◆ **INPUT RECORDS**
━━━
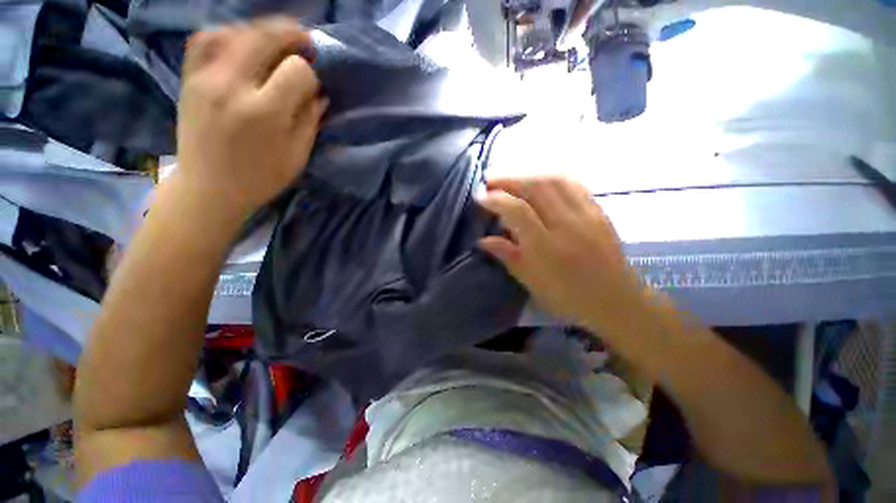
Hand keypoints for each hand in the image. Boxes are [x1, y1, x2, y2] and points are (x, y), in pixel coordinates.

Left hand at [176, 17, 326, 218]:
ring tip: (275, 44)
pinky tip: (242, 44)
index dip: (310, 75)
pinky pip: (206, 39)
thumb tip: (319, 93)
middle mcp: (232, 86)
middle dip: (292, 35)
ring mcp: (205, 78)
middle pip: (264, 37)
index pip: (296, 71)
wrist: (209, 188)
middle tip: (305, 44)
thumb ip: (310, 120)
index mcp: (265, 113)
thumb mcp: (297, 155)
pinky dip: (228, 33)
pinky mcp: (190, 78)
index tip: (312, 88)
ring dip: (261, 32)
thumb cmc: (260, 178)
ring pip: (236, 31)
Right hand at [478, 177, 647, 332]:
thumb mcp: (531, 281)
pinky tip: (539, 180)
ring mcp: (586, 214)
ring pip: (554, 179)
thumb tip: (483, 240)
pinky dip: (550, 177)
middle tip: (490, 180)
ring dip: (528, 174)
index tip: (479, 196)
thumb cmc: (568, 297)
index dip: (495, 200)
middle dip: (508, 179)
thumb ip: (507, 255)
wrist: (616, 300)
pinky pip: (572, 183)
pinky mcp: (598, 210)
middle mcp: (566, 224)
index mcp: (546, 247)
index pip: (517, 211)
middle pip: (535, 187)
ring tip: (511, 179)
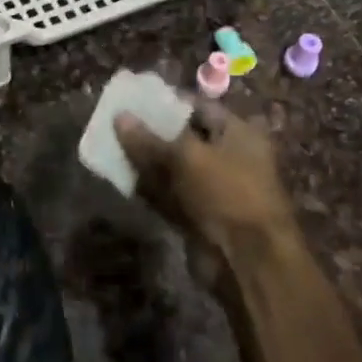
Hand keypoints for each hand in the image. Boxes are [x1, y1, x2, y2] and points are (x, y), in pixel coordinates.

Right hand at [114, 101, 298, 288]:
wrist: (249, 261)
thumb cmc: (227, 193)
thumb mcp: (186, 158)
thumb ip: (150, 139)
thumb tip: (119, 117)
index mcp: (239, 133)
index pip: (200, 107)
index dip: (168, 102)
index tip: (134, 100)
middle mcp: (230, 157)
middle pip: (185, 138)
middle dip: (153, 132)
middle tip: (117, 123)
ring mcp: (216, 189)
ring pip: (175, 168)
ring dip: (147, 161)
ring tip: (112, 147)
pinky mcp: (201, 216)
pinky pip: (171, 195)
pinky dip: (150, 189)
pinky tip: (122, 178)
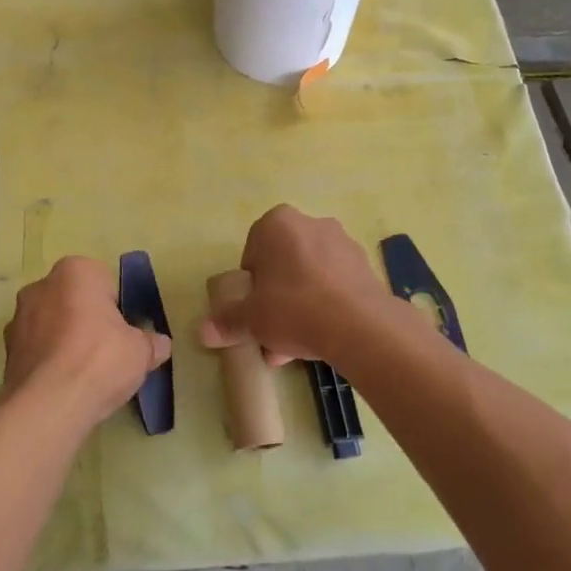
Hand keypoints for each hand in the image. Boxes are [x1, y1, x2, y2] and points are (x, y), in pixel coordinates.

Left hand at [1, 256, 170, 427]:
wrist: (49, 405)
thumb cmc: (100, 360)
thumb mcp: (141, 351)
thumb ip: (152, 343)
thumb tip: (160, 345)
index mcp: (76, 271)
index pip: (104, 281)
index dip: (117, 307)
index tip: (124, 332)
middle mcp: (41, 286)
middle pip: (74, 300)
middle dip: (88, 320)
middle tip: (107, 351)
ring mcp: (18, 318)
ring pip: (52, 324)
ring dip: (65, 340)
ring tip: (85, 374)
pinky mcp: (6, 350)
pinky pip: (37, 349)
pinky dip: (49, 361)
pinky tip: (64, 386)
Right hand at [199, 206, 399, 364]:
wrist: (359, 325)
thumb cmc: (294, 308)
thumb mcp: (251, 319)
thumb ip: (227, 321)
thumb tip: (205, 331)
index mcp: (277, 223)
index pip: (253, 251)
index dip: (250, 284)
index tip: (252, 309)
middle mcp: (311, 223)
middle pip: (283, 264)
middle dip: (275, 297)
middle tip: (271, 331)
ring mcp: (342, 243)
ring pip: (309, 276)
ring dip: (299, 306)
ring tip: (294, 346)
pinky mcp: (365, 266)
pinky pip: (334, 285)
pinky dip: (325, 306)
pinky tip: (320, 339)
━━━
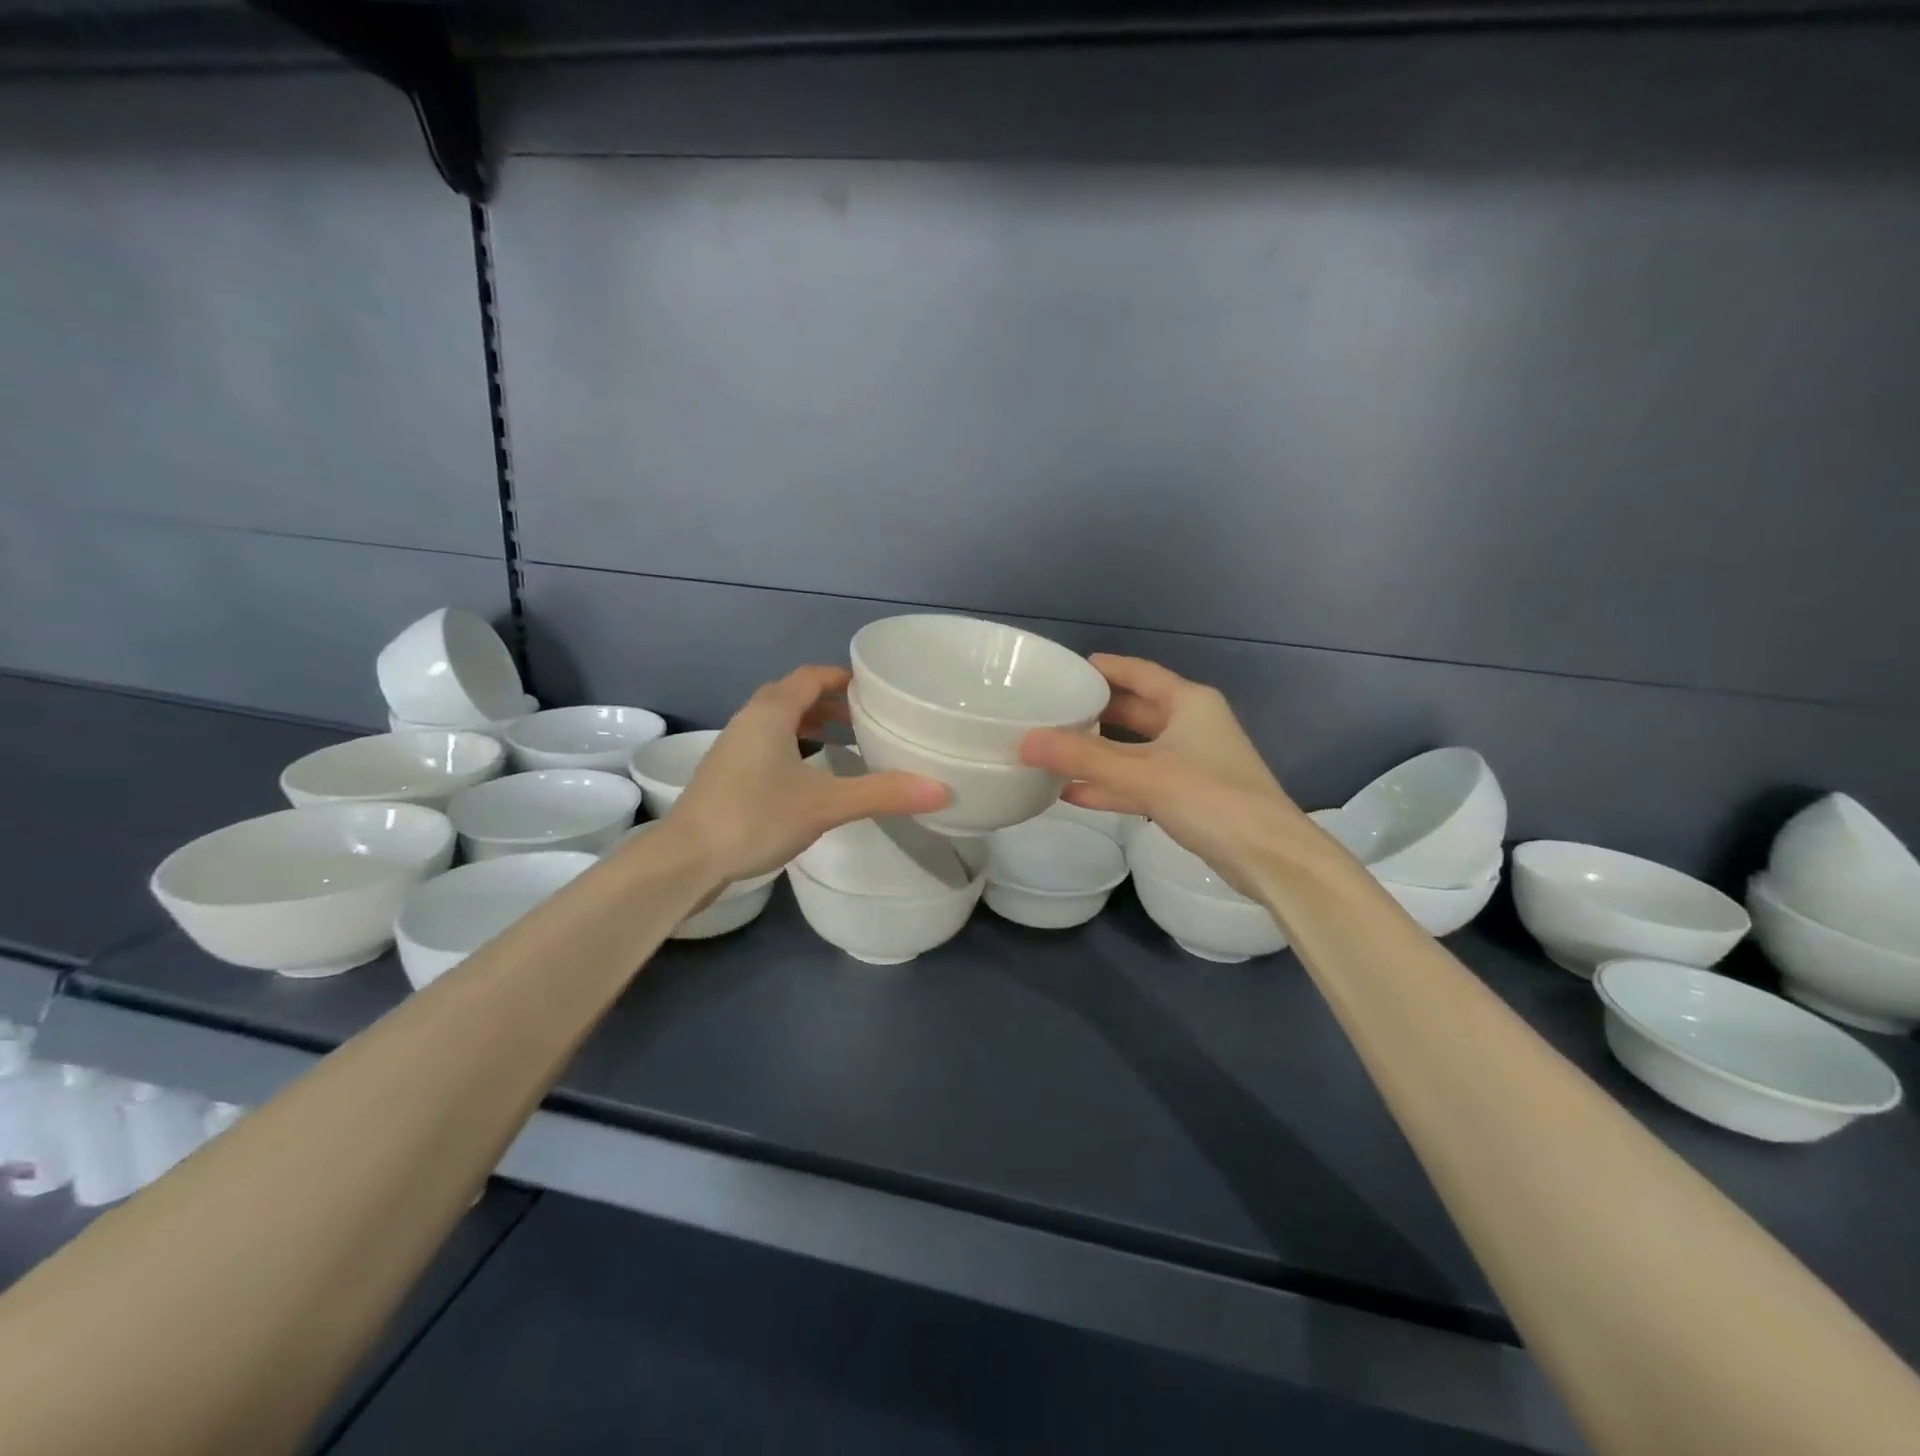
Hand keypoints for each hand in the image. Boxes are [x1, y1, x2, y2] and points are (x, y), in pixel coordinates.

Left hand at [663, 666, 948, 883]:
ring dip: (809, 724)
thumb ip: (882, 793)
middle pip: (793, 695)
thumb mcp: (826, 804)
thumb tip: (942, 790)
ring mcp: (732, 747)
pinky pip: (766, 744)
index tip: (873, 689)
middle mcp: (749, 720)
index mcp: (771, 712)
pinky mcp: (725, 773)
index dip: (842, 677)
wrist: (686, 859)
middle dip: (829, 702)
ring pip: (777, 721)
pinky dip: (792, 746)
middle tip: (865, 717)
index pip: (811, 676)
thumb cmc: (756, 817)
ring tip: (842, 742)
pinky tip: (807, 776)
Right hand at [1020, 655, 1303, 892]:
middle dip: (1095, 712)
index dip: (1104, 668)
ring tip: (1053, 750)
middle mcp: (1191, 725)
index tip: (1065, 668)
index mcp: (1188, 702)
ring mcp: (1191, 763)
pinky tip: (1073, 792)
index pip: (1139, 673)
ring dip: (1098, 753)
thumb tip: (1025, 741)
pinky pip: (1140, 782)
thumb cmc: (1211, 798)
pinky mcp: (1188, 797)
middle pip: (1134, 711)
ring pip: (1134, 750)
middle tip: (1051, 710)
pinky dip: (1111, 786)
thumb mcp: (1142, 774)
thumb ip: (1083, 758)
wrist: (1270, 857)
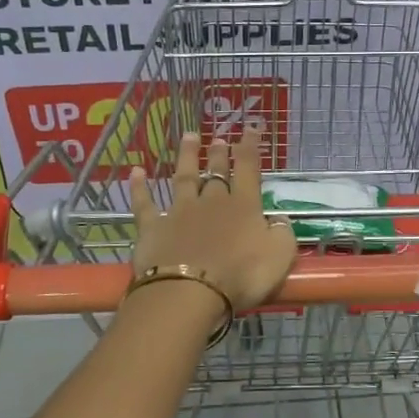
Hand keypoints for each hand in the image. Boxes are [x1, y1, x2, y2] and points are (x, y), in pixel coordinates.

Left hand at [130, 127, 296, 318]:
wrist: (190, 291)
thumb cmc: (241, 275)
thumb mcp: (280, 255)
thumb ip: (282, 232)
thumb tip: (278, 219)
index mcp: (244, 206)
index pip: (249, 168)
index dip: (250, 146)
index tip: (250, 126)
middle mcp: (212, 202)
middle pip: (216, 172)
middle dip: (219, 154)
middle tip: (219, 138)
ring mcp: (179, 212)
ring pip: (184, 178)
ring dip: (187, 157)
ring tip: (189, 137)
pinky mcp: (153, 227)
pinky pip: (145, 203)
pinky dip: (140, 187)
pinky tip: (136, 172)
━━━
◆ **WHAT TO WORK ON**
Print exactly the lines above, between the one holding "middle dip: (219, 154)" and the one holding "pinky tip: (136, 172)", inclusive, and nothing besides.

◆ **REPLY**
middle dip: (219, 154)
middle tip: (219, 138)
ring mcp: (179, 212)
ring pip: (184, 178)
ring dip: (187, 157)
ring tip: (189, 137)
pinky mcp: (153, 227)
pinky pip: (145, 203)
pinky dip: (140, 187)
pinky tip: (136, 172)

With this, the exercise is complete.